Re: [PATCH v3 0/2] arm64: Fix pending single-step debugging issues

From: Sumit Garg
Date: Thu Aug 04 2022 - 05:18:59 EST


On Mon, 11 Jul 2022 at 19:21, Sumit Garg <sumit.garg@xxxxxxxxxx> wrote:
>
> On Mon, 11 Jul 2022 at 19:17, Doug Anderson <dianders@xxxxxxxxxxxx> wrote:
> >
> > Hi,
> >
> > On Mon, Jul 11, 2022 at 5:44 AM Sumit Garg <sumit.garg@xxxxxxxxxx> wrote:
> > >
> > > > I'll also note that I _think_ I remember that with Wei's series that
> > > > the gdb function "call" started working. I tried that here and it
> > > > didn't seem so happy. To keep things simple, I created a dummy
> > > > function in my kernel that looked like:
> > > >
> > > > void doug_test(void)
> > > > {
> > > > pr_info("testing, 1 2 3\n");
> > > > }
> > > >
> > > > I broke into the debugger by echoing "g" to /proc/sysrq-trigger and
> > > > then tried "call doug_test()". I guess my printout actually printed
> > > > but it wasn't so happy after that. Seems like it somehow ended up
> > > > returning to a bogus address after the call which then caused a crash.
> > > >
> > >
> > > I am able to reproduce this issue on my setup as well. But it doesn't
> > > seem to be a regression caused by this patch-set over Wei's series. As
> > > I could reproduce this issue with v1 [1] patch-set as well which was
> > > just a forward port of pending patches from Wei's series to the latest
> > > upstream.
> > >
> > > Maybe it's a different regression caused by other changes? BTW, do you
> > > remember the kernel version you tested with Wei's series applied?
> >
> > Sorry, I don't remember! :( I can't even be 100% sure that I'm
> > remembering correctly that I tested it back in the day, so it's
> > possible that it simply never worked...
>
> Okay, no worries. Let me see if I can come up with a separate fix for this.
>

After digging deep into GDB call function operations for aarch64, it
is certain that function calls simply never worked due to below
reasons:

1. On aarch64, GDB call function inserts a breakpoint at the
entrypoint of kernel (which is ffffffc008000000 from your dump) as
return address from function called. And since it refers to the
"_text" symbol which is marked non-executable as the actual text
section starts with the "_stext" symbol.
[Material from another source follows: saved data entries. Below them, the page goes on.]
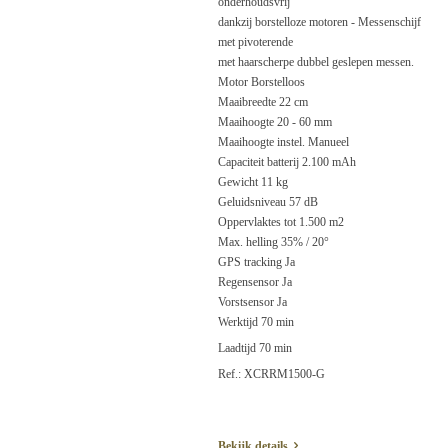
onderhoudsvrij
dankzij borstelloze motoren - Messenschijf
met pivoterende
met haarscherpe dubbel geslepen messen.
Motor Borstelloos
Maaibreedte 22 cm
Maaihoogte 20 - 60 mm
Maaihoogte instel. Manueel
Capaciteit batterij 2.100 mAh
Gewicht 11 kg
Geluidsniveau 57 dB
Oppervlaktes tot 1.500 m2
Max. helling 35% / 20°
GPS tracking Ja
Regensensor Ja
Vorstsensor Ja
Werktijd 70 min
Laadtijd 70 min
Ref.: XCRRM1500-G
Bekijk details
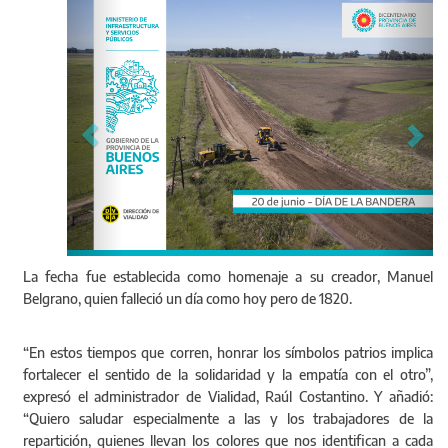
La fecha fue establecida como homenaje a su creador, Manuel
Belgrano, quien falleció un día como hoy pero de 1820.
“En estos tiempos que corren, honrar los símbolos patrios implica
fortalecer el sentido de la solidaridad y la empatía con el otro”,
expresó el administrador de Vialidad, Raúl Costantino. Y añadió:
“Quiero saludar especialmente a las y los trabajadores de la
repartición, quienes llevan los colores que nos identifican a cada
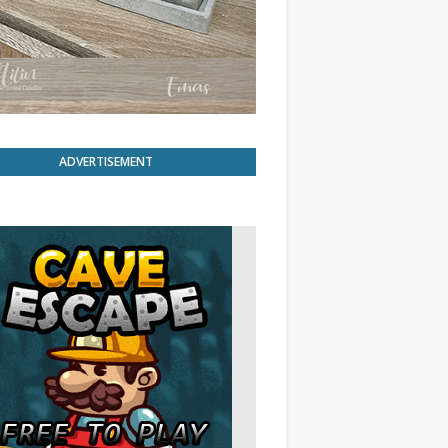
ADVERTISEMENT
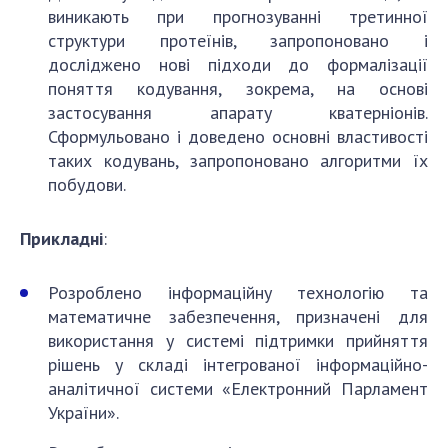
виникають при прогнозуванні третинної
структури протеїнів, запропоновано і
досліджено нові підходи до формалізації
поняття кодування, зокрема, на основі
застосування апарату кватерніонів.
Сформульовано і доведено основні властивості
таких кодувань, запропоновано алгоритми їх
побудови.
Прикладні
:
Розроблено інформаційну технологію та
математичне забезпечення, призначені для
використання у системі підтримки прийняття
рішень у складі інтегрованої інформаційно-
аналітичної системи «Електронний Парламент
України».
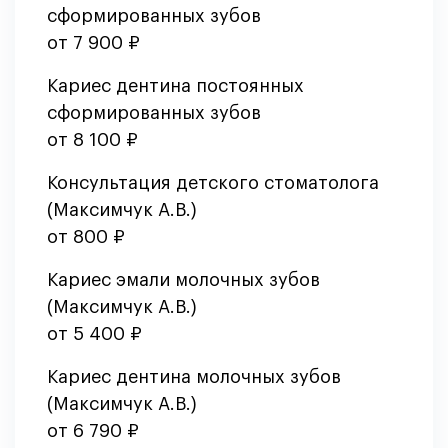
сформированных зубов
от 7 900 ₽
Кариес дентина постоянных
сформированных зубов
от 8 100 ₽
Консультация детского стоматолога
(Максимчук А.В.)
от 800 ₽
Кариес эмали молочных зубов
(Максимчук А.В.)
от 5 400 ₽
Кариес дентина молочных зубов
(Максимчук А.В.)
от 6 790 ₽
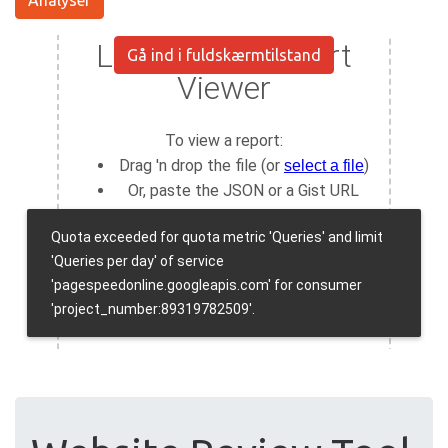
Analysér
Gå ind i fuldskærmtilstand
I did a following hack that
makes it executable:

diff --git a/arch/arm64/mm/mmu.c b/arch/arm64/mm/mmu.c
index 626ec32873c6..e39ad1a5f5d6 100644
--- a/arch/arm64/mm/mmu.c
+++ b/arch/arm64/mm/mmu.c
@@ -700,7 +700,7 @@ static bool arm64_early_this_cpu_has_bti(void)
static void __init map_kernel(pgd_t *pgdp)
{
static struct vm_struct vmlinux_text, vmlinux_rodata, vmlinux_inittext,
- vmlinux_initdata, vmlinux_data;
+ vmlinux_initdata, vmlinux_data, vmlinux_htext;

/*
* External debuggers may need to write directly to the text
@@ -721,6 +721,8 @@ static void __init map_kernel(pgd_t *pgdp)
* Only rodata will be remapped with different permissions later on,
* all other segments are allowed to use contiguous mappings.
*/
+ map_kernel_segment(pgdp, _text, _stext, text_prot, &vmlinux_htext, 0,
+ VM_NO_GUARD);
map_kernel_segment(pgdp, _stext, _etext, text_prot, &vmlinux_text, 0,
VM_NO_GUARD);
map_kernel_segment(pgdp, __start_rodata, __inittext_begin, PAGE_KERNEL,

2. For the GDB function "call" to work, GDB inserts a dummy stack
frame. But in case of kernel on aarch64, the stack used is common
among the exception handler and the kernel threads. So it's not
trivial to insert a dummy stack frame and requires rework of exception
entry code as it pushes pt_regs onto the stack.

-Sumit

>
> >
> > -Doug